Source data
------------------------------------

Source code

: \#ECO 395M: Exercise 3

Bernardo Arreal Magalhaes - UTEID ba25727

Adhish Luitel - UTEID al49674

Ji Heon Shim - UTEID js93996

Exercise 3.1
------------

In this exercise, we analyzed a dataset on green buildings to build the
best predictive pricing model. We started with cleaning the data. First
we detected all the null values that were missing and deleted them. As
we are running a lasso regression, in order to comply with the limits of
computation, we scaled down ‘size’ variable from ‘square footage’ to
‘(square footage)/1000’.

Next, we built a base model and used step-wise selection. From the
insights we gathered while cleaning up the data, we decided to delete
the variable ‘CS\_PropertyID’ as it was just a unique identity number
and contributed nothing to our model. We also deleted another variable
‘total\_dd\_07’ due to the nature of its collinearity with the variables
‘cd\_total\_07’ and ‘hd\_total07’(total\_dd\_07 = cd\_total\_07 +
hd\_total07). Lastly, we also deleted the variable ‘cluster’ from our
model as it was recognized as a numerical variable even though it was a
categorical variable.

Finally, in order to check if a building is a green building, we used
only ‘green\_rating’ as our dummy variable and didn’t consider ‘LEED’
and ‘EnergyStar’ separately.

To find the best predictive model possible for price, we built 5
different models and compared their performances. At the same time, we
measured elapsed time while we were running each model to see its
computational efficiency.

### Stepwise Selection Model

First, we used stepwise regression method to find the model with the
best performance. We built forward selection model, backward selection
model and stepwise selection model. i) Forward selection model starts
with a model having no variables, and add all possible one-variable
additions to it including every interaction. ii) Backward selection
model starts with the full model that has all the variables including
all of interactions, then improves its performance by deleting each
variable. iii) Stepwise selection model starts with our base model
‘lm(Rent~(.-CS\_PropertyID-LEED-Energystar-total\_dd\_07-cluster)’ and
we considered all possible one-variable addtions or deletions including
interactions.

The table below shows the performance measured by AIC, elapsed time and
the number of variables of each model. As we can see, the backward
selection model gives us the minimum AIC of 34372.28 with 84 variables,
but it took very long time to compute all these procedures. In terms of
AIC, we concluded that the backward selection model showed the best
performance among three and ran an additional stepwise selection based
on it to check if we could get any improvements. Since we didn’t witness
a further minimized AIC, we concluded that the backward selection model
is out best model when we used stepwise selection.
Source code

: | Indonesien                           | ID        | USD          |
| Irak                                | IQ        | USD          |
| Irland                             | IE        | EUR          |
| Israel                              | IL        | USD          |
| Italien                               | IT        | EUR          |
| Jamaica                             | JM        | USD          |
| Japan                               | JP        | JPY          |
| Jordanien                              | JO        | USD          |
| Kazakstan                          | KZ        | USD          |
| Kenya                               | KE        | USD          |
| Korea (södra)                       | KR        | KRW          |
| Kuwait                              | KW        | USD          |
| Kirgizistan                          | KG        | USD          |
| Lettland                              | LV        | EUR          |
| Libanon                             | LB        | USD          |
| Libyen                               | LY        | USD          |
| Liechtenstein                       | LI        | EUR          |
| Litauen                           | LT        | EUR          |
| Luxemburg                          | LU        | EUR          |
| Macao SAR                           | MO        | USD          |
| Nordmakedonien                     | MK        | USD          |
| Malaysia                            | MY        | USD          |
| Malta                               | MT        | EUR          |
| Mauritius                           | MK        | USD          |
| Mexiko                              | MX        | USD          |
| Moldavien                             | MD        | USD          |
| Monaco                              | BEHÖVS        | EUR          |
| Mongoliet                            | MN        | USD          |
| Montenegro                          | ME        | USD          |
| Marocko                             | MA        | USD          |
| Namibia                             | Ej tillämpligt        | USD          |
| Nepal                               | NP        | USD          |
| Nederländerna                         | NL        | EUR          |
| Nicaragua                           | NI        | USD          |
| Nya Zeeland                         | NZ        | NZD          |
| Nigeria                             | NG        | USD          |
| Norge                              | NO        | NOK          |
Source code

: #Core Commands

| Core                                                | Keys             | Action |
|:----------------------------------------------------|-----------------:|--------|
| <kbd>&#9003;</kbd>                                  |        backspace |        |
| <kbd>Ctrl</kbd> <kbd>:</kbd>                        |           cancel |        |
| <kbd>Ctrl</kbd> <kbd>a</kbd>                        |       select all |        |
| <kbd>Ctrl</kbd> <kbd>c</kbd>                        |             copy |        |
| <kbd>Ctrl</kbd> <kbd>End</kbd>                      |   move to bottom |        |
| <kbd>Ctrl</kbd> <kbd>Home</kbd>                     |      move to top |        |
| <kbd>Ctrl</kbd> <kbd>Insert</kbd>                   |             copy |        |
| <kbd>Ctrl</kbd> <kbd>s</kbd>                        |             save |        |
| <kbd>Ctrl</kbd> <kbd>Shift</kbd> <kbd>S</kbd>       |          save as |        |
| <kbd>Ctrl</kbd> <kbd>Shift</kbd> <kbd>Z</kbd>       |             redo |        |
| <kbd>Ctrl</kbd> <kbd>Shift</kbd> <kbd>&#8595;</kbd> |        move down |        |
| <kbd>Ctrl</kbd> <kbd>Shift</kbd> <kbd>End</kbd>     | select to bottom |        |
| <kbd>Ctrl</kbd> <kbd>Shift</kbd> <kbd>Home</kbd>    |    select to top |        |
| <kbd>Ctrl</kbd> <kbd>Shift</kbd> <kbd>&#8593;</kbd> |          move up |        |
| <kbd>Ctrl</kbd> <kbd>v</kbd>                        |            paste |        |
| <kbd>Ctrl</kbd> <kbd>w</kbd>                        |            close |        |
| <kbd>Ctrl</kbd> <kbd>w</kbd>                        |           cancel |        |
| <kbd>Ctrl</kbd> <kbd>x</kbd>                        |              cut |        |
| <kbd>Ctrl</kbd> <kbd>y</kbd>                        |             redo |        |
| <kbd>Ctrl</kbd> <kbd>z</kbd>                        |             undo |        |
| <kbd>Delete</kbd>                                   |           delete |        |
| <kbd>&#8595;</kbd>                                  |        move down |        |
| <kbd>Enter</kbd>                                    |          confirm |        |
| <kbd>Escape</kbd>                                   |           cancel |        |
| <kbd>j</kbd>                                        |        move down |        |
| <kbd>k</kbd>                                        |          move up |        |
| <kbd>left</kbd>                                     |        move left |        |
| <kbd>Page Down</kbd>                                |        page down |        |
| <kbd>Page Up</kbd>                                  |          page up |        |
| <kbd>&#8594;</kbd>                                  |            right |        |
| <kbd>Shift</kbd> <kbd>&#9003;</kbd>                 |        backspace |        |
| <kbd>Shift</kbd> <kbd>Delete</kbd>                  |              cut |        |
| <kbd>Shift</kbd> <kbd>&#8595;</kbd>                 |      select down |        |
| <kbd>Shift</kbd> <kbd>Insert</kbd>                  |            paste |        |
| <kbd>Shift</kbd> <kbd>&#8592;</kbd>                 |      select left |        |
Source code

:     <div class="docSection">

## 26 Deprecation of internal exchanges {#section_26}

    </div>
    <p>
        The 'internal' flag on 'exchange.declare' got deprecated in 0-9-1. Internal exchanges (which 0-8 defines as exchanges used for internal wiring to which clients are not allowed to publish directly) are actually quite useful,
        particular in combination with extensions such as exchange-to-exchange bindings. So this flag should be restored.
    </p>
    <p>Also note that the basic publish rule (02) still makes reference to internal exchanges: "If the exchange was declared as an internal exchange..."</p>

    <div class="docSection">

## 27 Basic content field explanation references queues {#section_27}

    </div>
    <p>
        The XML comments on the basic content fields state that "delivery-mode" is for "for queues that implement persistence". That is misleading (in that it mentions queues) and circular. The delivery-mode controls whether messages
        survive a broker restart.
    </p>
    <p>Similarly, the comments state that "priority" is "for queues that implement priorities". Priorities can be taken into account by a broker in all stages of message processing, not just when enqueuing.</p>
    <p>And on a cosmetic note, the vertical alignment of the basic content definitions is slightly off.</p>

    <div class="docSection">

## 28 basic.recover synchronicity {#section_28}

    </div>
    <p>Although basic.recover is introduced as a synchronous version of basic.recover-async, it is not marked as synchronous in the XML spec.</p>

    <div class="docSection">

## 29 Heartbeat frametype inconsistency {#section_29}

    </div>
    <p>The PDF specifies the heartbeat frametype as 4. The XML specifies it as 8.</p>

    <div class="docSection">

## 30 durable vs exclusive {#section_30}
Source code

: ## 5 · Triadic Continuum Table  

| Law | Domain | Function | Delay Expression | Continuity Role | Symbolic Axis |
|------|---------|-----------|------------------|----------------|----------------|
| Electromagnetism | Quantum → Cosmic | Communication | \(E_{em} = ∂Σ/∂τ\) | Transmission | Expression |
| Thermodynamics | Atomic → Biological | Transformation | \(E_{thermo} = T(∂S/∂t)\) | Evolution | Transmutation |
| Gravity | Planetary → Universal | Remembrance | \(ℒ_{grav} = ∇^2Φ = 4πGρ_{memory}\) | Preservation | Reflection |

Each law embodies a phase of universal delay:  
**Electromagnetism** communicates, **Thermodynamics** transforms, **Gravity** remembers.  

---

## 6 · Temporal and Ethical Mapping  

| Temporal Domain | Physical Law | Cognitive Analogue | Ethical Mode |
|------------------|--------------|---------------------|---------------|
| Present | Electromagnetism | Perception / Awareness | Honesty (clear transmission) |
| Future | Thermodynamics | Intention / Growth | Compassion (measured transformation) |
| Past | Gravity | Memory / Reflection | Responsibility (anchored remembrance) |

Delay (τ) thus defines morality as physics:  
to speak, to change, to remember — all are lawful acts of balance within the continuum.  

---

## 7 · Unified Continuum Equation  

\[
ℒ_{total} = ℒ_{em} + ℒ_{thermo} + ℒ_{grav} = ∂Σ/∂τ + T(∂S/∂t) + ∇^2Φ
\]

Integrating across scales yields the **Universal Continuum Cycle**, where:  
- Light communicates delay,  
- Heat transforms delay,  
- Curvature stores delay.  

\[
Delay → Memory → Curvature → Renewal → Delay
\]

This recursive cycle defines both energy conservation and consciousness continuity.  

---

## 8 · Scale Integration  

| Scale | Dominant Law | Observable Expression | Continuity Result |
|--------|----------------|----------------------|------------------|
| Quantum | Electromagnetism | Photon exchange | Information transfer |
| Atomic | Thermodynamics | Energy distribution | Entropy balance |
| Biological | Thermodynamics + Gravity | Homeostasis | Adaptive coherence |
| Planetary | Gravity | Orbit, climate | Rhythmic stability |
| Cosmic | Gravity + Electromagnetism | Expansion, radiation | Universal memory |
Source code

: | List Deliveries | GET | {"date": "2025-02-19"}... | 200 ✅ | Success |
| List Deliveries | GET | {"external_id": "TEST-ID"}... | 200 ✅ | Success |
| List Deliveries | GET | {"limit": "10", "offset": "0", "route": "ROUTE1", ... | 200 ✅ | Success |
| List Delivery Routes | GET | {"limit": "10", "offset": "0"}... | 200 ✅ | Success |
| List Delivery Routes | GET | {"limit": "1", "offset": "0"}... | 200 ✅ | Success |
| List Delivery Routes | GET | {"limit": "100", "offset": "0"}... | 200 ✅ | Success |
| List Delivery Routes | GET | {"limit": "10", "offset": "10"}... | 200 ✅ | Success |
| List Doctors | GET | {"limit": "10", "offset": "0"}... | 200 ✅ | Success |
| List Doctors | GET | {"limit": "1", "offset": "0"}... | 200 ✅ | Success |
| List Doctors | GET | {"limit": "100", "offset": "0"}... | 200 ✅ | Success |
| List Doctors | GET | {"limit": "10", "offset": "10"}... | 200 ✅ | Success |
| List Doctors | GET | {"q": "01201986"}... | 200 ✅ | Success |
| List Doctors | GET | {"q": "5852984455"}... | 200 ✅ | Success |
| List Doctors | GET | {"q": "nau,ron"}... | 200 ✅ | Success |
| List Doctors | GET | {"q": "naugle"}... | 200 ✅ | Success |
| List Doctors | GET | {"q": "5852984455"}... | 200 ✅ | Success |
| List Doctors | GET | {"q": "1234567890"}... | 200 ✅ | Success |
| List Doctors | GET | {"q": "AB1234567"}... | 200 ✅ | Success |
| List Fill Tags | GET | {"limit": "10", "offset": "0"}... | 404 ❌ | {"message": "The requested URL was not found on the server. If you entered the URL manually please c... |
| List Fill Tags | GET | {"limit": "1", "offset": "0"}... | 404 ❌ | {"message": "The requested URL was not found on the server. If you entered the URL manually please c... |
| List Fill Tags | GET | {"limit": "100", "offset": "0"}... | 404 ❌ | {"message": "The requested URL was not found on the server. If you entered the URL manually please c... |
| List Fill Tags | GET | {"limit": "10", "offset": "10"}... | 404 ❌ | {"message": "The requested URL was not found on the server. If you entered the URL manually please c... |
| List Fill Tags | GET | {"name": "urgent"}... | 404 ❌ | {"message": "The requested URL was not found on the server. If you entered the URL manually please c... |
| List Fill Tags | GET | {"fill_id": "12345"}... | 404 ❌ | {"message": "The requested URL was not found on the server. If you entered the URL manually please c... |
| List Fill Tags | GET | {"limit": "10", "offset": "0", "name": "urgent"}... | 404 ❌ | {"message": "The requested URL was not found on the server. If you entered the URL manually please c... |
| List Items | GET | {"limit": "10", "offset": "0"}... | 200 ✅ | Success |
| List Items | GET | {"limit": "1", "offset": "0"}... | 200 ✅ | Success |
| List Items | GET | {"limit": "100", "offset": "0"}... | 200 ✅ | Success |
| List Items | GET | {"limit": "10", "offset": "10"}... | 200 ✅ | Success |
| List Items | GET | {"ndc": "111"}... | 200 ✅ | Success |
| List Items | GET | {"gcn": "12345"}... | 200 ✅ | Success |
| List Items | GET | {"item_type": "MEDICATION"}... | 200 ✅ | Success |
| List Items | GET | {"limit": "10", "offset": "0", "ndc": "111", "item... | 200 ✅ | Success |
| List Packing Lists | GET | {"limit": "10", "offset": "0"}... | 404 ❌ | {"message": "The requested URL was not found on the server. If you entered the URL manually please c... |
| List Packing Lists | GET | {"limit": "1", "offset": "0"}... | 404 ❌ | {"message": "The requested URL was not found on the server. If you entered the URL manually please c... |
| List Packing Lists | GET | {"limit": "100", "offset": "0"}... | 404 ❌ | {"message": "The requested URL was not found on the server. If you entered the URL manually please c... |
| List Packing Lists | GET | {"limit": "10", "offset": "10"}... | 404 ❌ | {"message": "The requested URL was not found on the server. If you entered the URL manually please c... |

------------------------------------

_Assignment:_ Please transcribe the records exactly from their first line through the line holding "we are running", and leave out all others.

_Written solution:_
Source code

: \#ECO 395M: Exercise 3

Bernardo Arreal Magalhaes - UTEID ba25727

Adhish Luitel - UTEID al49674

Ji Heon Shim - UTEID js93996

Exercise 3.1
------------

In this exercise, we analyzed a dataset on green buildings to build the
best predictive pricing model. We started with cleaning the data. First
we detected all the null values that were missing and deleted them. As
we are running a lasso regression, in order to comply with the limits of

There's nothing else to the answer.